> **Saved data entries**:
▶
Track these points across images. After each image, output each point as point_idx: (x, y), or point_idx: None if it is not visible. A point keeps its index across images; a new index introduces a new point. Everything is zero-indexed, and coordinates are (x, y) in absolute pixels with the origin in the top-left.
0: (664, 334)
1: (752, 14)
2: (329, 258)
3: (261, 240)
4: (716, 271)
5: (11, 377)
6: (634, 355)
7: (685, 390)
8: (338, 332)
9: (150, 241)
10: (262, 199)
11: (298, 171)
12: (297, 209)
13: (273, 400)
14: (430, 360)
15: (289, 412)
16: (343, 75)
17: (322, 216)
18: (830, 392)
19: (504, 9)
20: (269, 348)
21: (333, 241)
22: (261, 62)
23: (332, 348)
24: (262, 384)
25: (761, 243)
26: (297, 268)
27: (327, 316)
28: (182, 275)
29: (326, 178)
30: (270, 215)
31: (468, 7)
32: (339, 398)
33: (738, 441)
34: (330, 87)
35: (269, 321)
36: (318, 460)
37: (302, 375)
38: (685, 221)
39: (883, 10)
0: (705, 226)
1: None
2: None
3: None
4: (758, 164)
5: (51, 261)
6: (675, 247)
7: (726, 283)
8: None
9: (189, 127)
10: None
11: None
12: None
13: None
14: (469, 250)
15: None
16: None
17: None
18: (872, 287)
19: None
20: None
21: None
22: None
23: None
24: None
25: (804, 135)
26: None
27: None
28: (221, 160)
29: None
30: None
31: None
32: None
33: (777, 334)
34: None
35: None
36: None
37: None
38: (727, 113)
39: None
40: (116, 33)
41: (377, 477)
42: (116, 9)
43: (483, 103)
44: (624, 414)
◀
▶
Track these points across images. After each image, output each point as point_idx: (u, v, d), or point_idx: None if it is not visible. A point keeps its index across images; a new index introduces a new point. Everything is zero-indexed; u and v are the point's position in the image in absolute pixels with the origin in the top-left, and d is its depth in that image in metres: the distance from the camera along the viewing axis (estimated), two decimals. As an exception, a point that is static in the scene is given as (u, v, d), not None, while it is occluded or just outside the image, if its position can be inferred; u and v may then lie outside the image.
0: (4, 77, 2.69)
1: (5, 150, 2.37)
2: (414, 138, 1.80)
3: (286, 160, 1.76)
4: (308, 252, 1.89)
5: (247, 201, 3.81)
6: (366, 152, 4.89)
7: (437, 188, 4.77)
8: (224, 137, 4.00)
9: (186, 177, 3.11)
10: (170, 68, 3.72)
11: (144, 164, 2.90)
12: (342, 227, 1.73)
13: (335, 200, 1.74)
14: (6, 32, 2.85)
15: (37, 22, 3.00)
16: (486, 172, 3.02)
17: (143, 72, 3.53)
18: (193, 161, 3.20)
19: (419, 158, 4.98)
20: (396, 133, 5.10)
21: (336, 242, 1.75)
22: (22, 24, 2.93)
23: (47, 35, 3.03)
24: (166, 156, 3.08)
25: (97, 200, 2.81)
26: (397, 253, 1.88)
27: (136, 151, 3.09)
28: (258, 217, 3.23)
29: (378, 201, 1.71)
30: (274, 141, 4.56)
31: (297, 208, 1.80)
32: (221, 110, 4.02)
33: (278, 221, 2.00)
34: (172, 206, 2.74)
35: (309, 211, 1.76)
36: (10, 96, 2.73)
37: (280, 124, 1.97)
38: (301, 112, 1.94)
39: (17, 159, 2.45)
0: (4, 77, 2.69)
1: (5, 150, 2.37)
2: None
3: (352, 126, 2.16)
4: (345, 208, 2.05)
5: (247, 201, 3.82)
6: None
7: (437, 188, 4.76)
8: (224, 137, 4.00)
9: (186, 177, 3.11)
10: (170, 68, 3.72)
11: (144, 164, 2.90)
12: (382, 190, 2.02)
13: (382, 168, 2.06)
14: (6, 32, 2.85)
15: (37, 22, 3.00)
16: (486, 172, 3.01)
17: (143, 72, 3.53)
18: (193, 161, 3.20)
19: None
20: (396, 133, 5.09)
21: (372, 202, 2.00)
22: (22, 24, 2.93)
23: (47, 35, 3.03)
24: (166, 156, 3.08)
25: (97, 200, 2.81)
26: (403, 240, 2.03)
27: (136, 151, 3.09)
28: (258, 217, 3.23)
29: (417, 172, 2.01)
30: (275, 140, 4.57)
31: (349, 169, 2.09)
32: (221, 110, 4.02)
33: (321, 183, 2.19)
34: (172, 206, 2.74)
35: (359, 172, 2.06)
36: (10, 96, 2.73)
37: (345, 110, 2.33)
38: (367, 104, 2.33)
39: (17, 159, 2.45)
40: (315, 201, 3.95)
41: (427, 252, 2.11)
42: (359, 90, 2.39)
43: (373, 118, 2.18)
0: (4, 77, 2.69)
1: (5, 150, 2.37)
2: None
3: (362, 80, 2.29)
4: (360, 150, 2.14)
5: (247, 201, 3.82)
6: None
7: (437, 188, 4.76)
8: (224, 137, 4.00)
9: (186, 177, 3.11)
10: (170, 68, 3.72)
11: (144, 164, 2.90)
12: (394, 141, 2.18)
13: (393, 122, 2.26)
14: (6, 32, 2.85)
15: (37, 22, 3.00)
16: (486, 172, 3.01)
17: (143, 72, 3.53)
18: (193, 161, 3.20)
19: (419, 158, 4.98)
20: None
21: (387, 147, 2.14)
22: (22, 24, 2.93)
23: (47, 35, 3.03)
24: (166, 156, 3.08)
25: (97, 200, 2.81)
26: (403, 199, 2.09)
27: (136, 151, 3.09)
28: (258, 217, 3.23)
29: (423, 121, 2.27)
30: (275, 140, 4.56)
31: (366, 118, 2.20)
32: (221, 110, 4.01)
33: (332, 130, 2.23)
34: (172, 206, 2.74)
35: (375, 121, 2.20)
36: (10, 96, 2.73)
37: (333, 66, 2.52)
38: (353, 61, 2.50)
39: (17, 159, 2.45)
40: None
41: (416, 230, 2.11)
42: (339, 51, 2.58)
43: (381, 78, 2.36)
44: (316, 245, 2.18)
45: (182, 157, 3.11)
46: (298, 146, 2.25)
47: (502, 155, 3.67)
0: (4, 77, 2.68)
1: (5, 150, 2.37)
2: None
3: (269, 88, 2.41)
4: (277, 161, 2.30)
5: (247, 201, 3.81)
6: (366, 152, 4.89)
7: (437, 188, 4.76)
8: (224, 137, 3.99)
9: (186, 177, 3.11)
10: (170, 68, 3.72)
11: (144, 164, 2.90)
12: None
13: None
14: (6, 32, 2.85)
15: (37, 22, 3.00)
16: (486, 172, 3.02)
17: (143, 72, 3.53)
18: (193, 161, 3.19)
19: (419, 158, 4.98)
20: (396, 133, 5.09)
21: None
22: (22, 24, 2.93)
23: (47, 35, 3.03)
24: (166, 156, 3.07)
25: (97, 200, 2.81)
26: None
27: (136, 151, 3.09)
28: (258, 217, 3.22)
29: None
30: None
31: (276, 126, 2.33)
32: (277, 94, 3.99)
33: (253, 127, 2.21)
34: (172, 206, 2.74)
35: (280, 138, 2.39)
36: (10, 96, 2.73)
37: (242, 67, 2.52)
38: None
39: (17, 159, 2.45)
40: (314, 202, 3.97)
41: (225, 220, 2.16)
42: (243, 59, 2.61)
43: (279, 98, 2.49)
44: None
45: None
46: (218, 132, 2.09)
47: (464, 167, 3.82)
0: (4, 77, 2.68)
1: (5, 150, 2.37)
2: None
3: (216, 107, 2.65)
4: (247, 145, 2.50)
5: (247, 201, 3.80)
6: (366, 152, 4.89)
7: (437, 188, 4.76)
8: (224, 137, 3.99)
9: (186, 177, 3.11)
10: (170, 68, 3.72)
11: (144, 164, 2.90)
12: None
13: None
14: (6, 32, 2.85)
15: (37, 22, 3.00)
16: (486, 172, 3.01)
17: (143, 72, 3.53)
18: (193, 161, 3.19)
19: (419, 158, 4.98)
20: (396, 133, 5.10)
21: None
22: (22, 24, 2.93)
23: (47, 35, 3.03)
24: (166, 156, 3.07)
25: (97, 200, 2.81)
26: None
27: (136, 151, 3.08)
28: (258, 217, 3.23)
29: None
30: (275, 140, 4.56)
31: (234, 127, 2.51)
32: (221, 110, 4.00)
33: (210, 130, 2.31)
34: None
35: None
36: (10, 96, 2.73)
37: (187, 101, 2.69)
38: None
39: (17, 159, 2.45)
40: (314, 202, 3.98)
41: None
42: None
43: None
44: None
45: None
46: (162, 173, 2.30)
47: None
◀
> **Task**: Among the entries above, locate the lines containing "21: (333, 241)" and "44: (624, 414)", and transcribe exactly those two lines and all lines between.

> **Reply**:
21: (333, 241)
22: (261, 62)
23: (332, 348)
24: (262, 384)
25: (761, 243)
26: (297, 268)
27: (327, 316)
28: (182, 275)
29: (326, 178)
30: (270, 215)
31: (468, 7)
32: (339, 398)
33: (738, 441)
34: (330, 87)
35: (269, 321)
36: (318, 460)
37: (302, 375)
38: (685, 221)
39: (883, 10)
0: (705, 226)
1: None
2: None
3: None
4: (758, 164)
5: (51, 261)
6: (675, 247)
7: (726, 283)
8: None
9: (189, 127)
10: None
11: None
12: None
13: None
14: (469, 250)
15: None
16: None
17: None
18: (872, 287)
19: None
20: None
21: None
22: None
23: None
24: None
25: (804, 135)
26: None
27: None
28: (221, 160)
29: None
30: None
31: None
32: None
33: (777, 334)
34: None
35: None
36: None
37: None
38: (727, 113)
39: None
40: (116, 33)
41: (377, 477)
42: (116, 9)
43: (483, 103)
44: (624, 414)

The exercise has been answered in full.